Worn Out Scraper Bars.


----------



## Toro-8-2-4 (Dec 28, 2013)

Jackmels said:


> Worn Out Scraper Bars.


Good idea Jack. I have heard of people making them out of ply wood. I think they would have to be pretty thick to last.


----------



## 69ariens (Jan 29, 2011)

Man I wish I made some early this yr. Ma be tomorrow be fore it snows again.


----------



## SnowGuy69 (Feb 12, 2014)

I used the search feature and found this post. Interesting. I have always wondered if I should invest in drift cutters. I live on Long Island and may never need them.

I have an Ariens 921036 Deluxe 28 and need drift cutters Model #72406900. Lowes near me has them for $21.95. Seems reasonable. Plus they tuck away nicely on the side of the machine when not in use. My only wonder is, will I ever use them.


----------



## Kiss4aFrog (Nov 3, 2013)

SnowGuy69 said:


> I have an Ariens 921036 Deluxe 28 and need drift cutters Model #72406900. Lowes near me has them for $21.95. Seems reasonable. Plus they tuck away nicely on the side of the machine when not in use. My only wonder is, will I ever use them.


You do understand this is a 5yr old thread, yes ? I think you've answered your own question by taking the time to type the question out and also saying the $21.95 seems reasonable. You may never need them but if you did they do come in handy. If you're just looking for a little push, go for them.








That or you can pick up some flat, "L" or square material from a box store and make your own. I did but they don't fold. Have to say it is kind of annoying as I have caught myself on them a time or two. Keep thinking I need to add some kind of plug, something on the end that isn't so sharp as just the bare end. I could have added some different hardware to be able to fold them but I was in a hurry as I needed them the winter I made them. I sprayed them with orange paint. Also added a self adhesive yellow reflector to each side of the bucket.

.


----------



## SnowGuy69 (Feb 12, 2014)

Kiss4aFrog said:


> You do understand this is a 5yr old thread, yes ?
> 
> .
> View attachment 171288


Yes!  But it had good info and reresection seemed better than starting a new thread. 

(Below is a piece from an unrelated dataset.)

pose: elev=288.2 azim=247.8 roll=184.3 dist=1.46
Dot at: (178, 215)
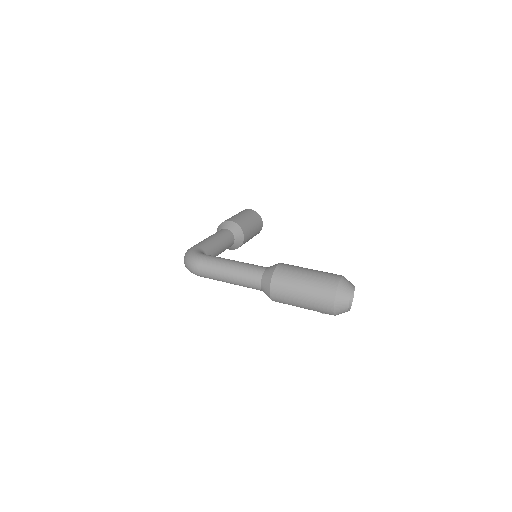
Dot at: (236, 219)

Just wondering how many in the Long Island area have ever used or needed Drift cutters. My guess is not many. Should I worry about a once in 15 year storm?

Thanks for your reply.


----------



## RIT333 (Feb 6, 2014)

I wouldn't lose any sleep over it.


----------



## 140278 (Aug 27, 2020)

SnowGuy69 said:


> Yes!  But it had good info and reresection seemed better than starting a new thread.
> 
> Just wondering how many in the Long Island area have ever used or needed Drift cutters. My guess is not many. Should I worry about a once in 15 year storm?
> 
> Thanks for your reply.


far nw nj here, 35 years in this home gone though many a major storm and never needed them,


----------



## Oneacer (Jan 3, 2011)

Save your money and move on .... I live in CT, and never had them on any of my machines, ever, and never had a need for them.


----------



## Kiss4aFrog (Nov 3, 2013)

You likely don't need them but it sounds like you want them 
One thing to remember is that from city to city and neighbor to neighbor the situation can change. The way your neighbors landscaping or angle or length of driveway can have a drastic effect on how windblown snow accumulates. I have a 300' driveway that get's drifts. I could easily get away without cutters as I don't have them on all my machines but for me and my driveway they are helpful.
Your machine, your choice.

.


----------



## aa335 (Jan 21, 2020)

I thought about getting these when I first got my snowblower. Never had a condition when I really needed them. They seemed likely to snag on things, scratch walls and cars.


----------